### ACTIONS TO TAKE
[1] Condense the paragraph of the mailing-list message that begins "This problem was found by Android CTS tests" into one shorter sentence that keeps its main facts.
[2] Transcribe the part of the mailing-list message starting at "On Mon, Oct 21, 2019 at 04:49:48PM" and ending at "the test though.".

### SELECTED EXCERPT
All of lore.kernel.org
 help / color / mirror / Atom feed
From: Matthias Kaehlcke <mka@chromium.org>
To: Doug Anderson <dianders@chromium.org>
Cc: Mark Rutland <mark.rutland@arm.com>,
	Pratyush Anand <panand@redhat.com>,
	Pavel Labath <labath@google.com>,
	Russell King <linux@armlinux.org.uk>,
	LKML <linux-kernel@vger.kernel.org>,
	Kazuhiro Inaba <kinaba@google.com>, Will Deacon <will@kernel.org>,
	Linux ARM <linux-arm-kernel@lists.infradead.org>
Subject: Re: [PATCH] ARM: hw_breakpoint: Handle inexact watchpoint addresses
Date: Tue, 22 Oct 2019 09:39:21 -0700	[thread overview]
Message-ID: <20191022163921.GJ20212@google.com> (raw)
In-Reply-To: <CAD=FV=X6AzjET0ZRz-faUM0uqqQpfjt-g=0nX=L0LJg-+cjZtw@mail.gmail.com>

On Mon, Oct 21, 2019 at 04:49:48PM -0700, Doug Anderson wrote:
> Hi,
> 
> On Mon, Oct 21, 2019 at 11:47 AM Matthias Kaehlcke <mka@chromium.org> wrote:
> >
> > On Sat, Oct 19, 2019 at 11:12:26AM -0700, Douglas Anderson wrote:
> > > This is commit fdfeff0f9e3d ("arm64: hw_breakpoint: Handle inexact
> > > watchpoint addresses") but ported to arm32, which has the same
> > > problem.
> > >
> > > This problem was found by Android CTS tests, notably the
> > > "watchpoint_imprecise" test [1].  I tested locally against a copycat
> > > (simplified) version of the test though.
> > >
> > > [1] https://android.googlesource.com/platform/bionic/+/master/tests/sys_ptrace_test.cpp
> > >
> > > Signed-off-by: Douglas Anderson <dianders@chromium.org>
> > > ---
> > >
> > >  arch/arm/kernel/hw_breakpoint.c | 96 ++++++++++++++++++++++++---------
> > >  1 file changed, 70 insertions(+), 26 deletions(-)

### DATA
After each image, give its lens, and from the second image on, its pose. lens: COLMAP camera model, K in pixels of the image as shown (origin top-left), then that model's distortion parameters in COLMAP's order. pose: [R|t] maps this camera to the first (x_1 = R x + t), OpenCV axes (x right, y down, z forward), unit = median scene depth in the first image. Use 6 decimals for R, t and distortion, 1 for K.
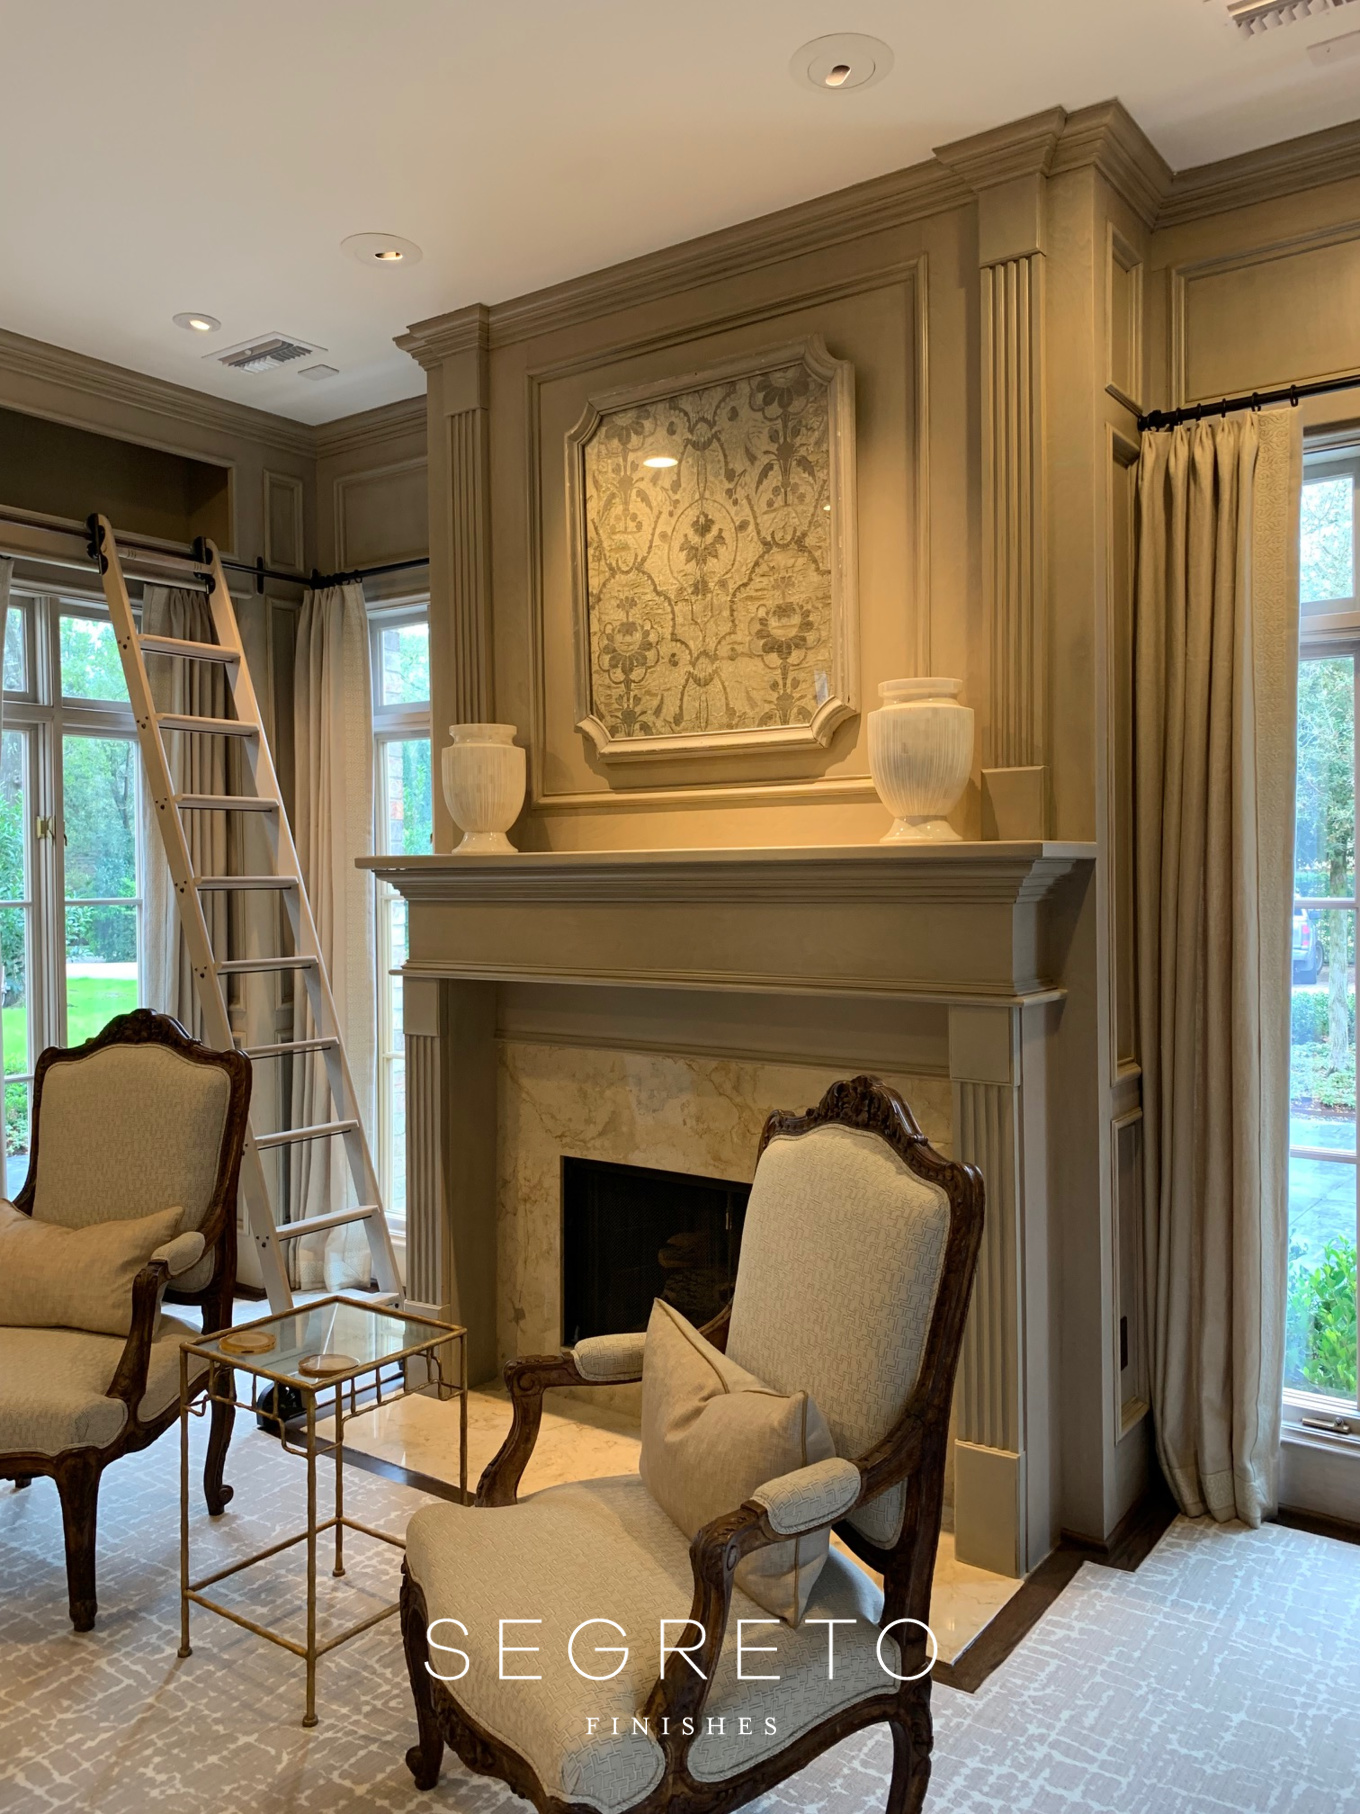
lens RADIAL K [[1385.2, 0, 680.3], [0, 1385.2, 891.0], [0, 0, 1]] dist [0.010405, -0.006034]
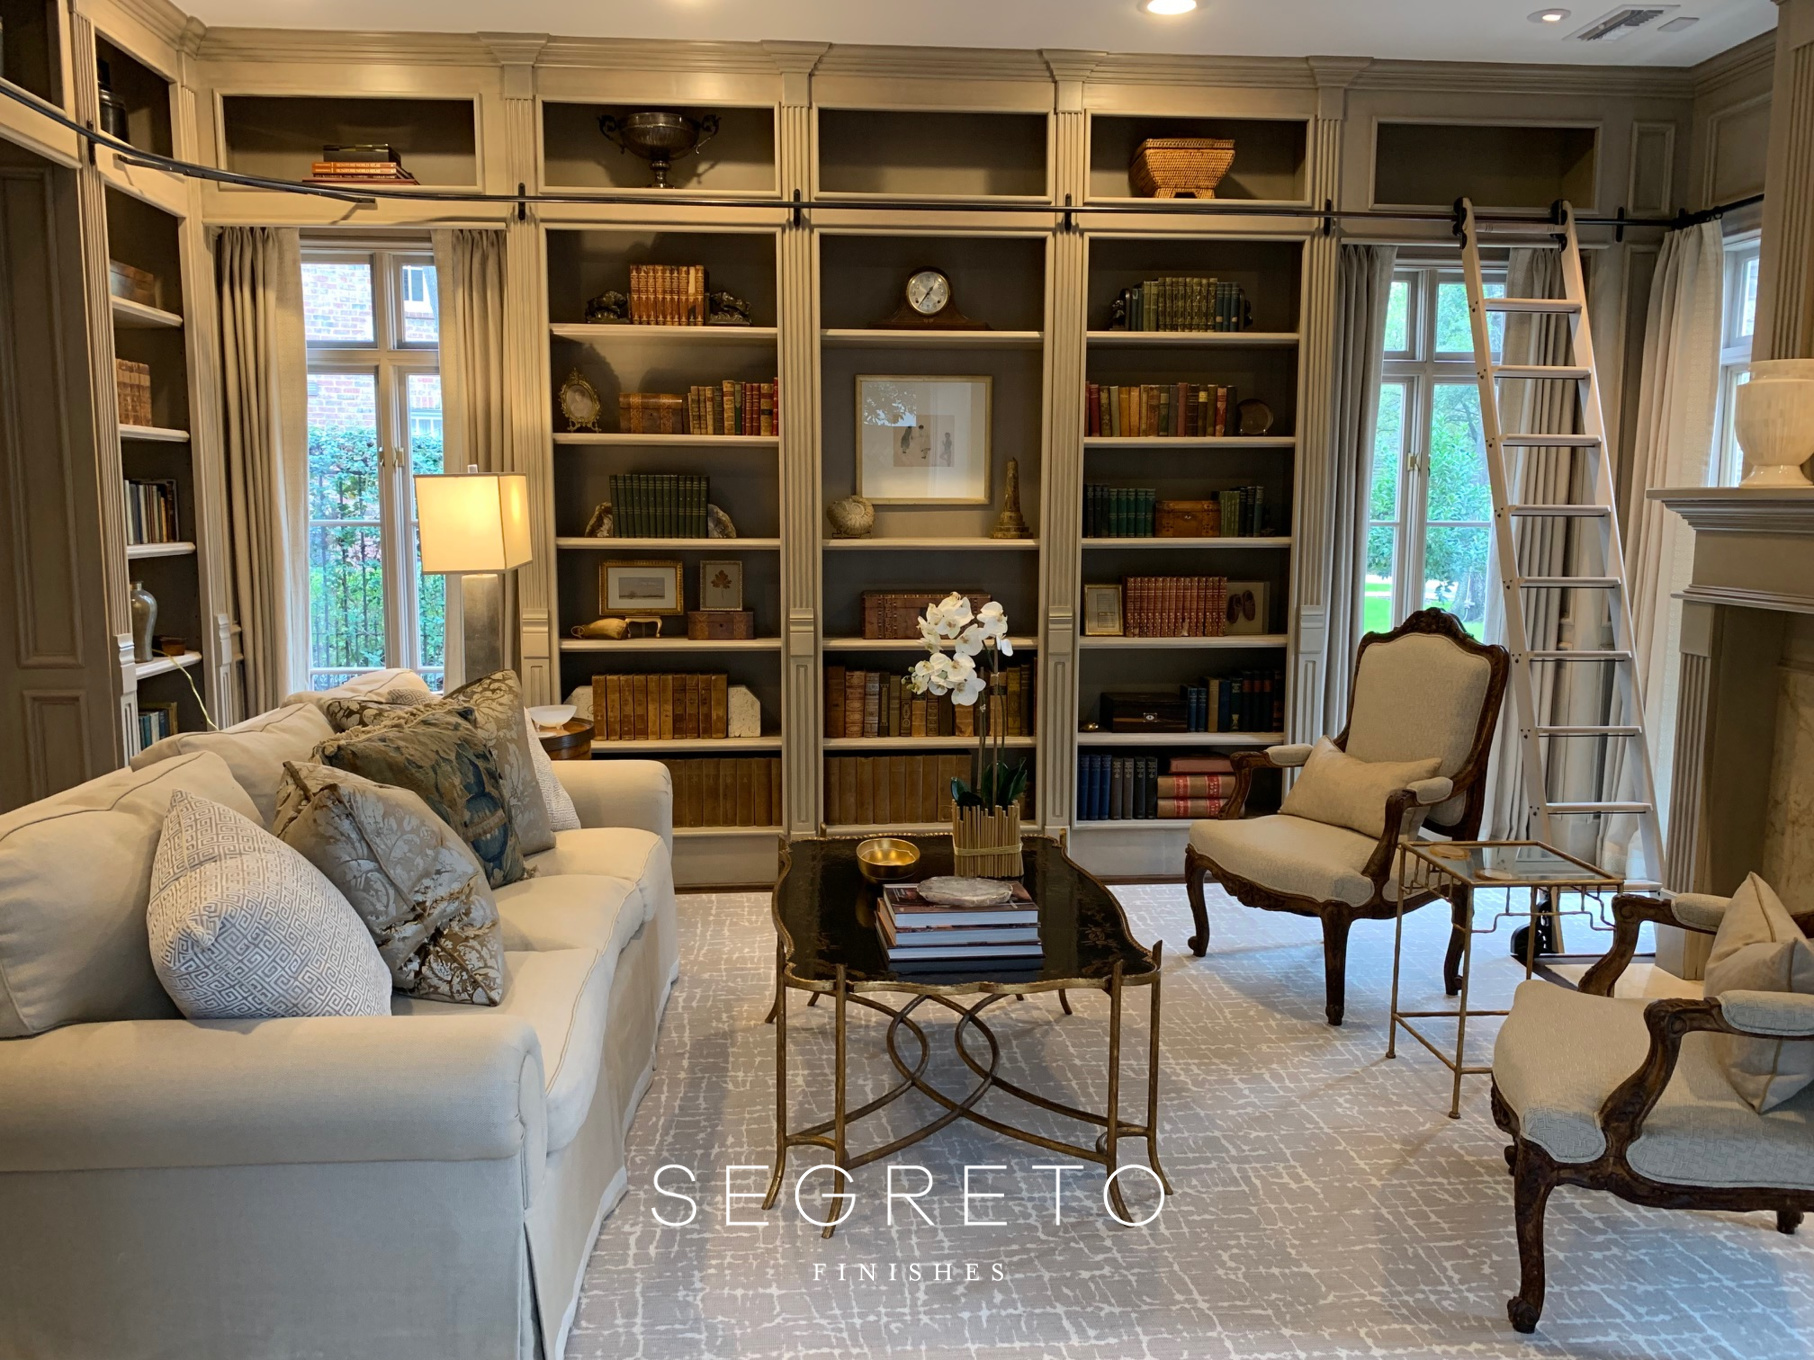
lens RADIAL K [[1385.2, 0, 907.0], [0, 1385.2, 680.0], [0, 0, 1]] dist [0.010405, -0.006034]
pose [[0.652395, 0.113527, -0.749328, 0.225137], [-0.024647, 0.991372, 0.128739, -0.001536], [0.757478, -0.065520, 0.649565, -0.178447]]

### SOLUTION LIST
[1] Android CTS tests, in particular the "watchpoint_imprecise" test, revealed the problem, though local testing used a simplified copy of that test.

[2]
On Mon, Oct 21, 2019 at 04:49:48PM -0700, Doug Anderson wrote:
> Hi,
> 
> On Mon, Oct 21, 2019 at 11:47 AM Matthias Kaehlcke <mka@chromium.org> wrote:
> >
> > On Sat, Oct 19, 2019 at 11:12:26AM -0700, Douglas Anderson wrote:
> > > This is commit fdfeff0f9e3d ("arm64: hw_breakpoint: Handle inexact
> > > watchpoint addresses") but ported to arm32, which has the same
> > > problem.
> > >
> > > This problem was found by Android CTS tests, notably the
> > > "watchpoint_imprecise" test [1].  I tested locally against a copycat
> > > (simplified) version of the test though.